Gouverner en légiférant, une formule qui fonctionne mal
La loi prolifère. Les lois de financement de la sécurité sociale (LFSS), qui nous intéressent particulièrement ici, sont de plus en plus longues et détaillées. Quel besoin y avait-il, en 1996, de modifier la Constitution en inscrivant dans son article 34 un alinéa instaurant les LFSS sur le modèle des lois de finances ? Autant les principes généraux que doit mettre en œuvre la Sécurité Sociale doivent logiquement être inscrits dans une loi, ainsi que les grandes lignes de son organisation, autant il est nocif d’exiger que sa gestion soit dictée dans le détail par un texte de ce niveau :
> Premièrement, c’est évidemment le Gouvernement, et non le Parlement, qui va rédiger cet ensemble de commandements adressés à la Sécu, et le Gouvernement possède, du fait de l’article 49-3 de la Constitution, la possibilité de faire passer « sa loi » en dépit des réticences des élus, mis au défi de le renverser si vraiment ils ne sont pas d’accord. Le passage de ce texte à l’Assemblée et au Sénat relève donc surtout du spectacle : les vives discussions qui ne manquent pas de se produire donnent surtout du grain à moudre aux journalistes.

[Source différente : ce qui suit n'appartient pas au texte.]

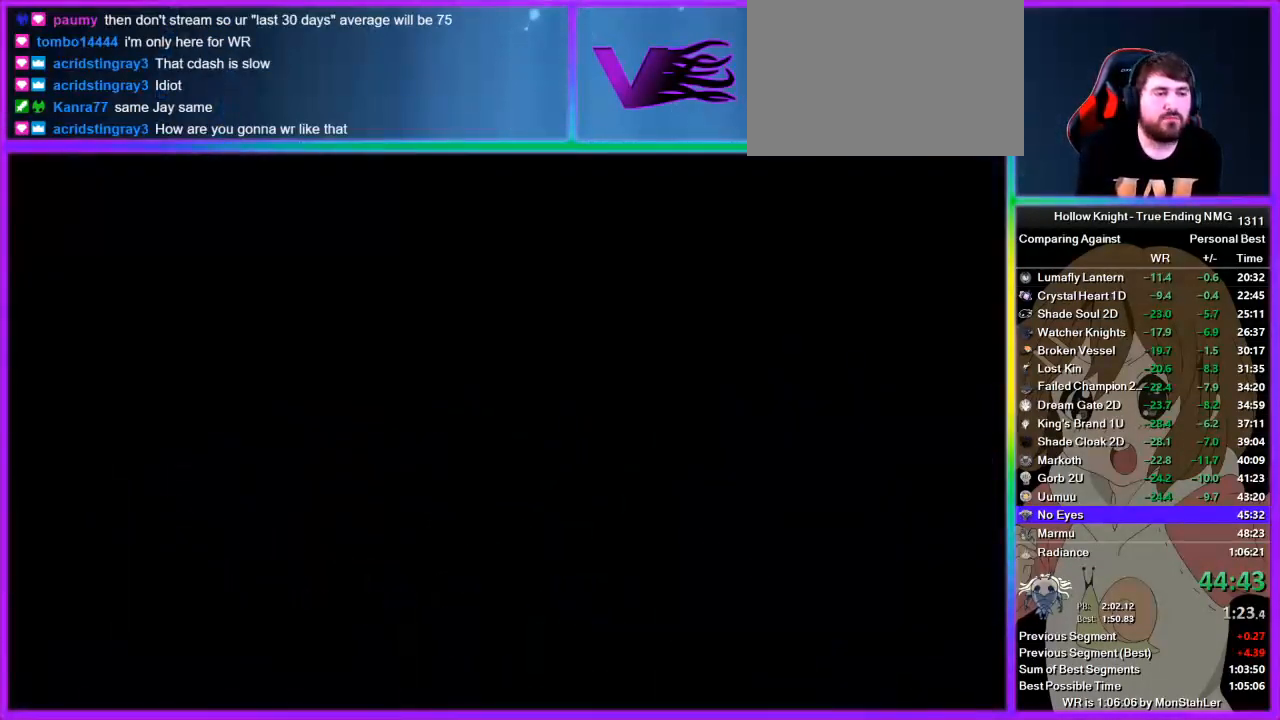
{"buttons": [], "left_stick": "center", "right_stick": "center", "events": []}
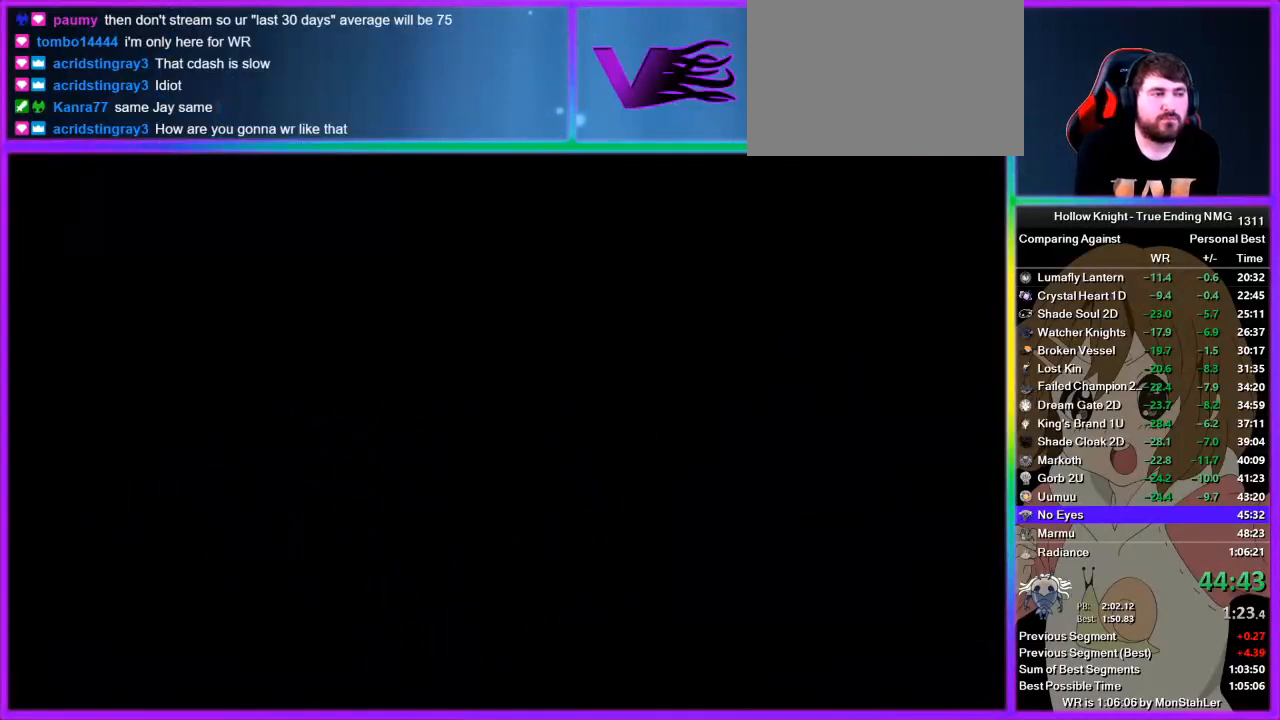
{"buttons": [], "left_stick": "center", "right_stick": "center", "events": []}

> Deuxièmement, un budget constitue toujours un objectif initial, révisable en fonction des circonstances. La gestion est comme la conduite d’un véhicule : le chauffeur doit respecter le code de la route, aller du point A au point B en conciliant les impératifs de temps et de sécurité ; il serait ridicule de prévoir 3 mois à l’avance qu’il devra accélérer au kilomètre 125, s’arrêter pour se reposer au kilomètre 250, et ainsi de suite. Les LFSS ont été inspiré par le mimétisme : le budget de la Sécu étant du même ordre de grandeur que celui de l’Etat, il devrait, ont pensé des esprits bornés, être adopté selon les mêmes procédures. Tant qu’à réfléchir aux procédures budgétaires, mieux aurait valu remettre en question le rôle des lois de finances que transposer les règles qui régissent ces lois à un secteur qui n’était pas encore complètement pollué par la politisation. La sécurité sociale a besoin d’une amélioration de son organisation et de sa gouvernance, pas de lois de financement annuelles qui multiplient les combats de coqs entre politiciens sans profit aucun pour les citoyens.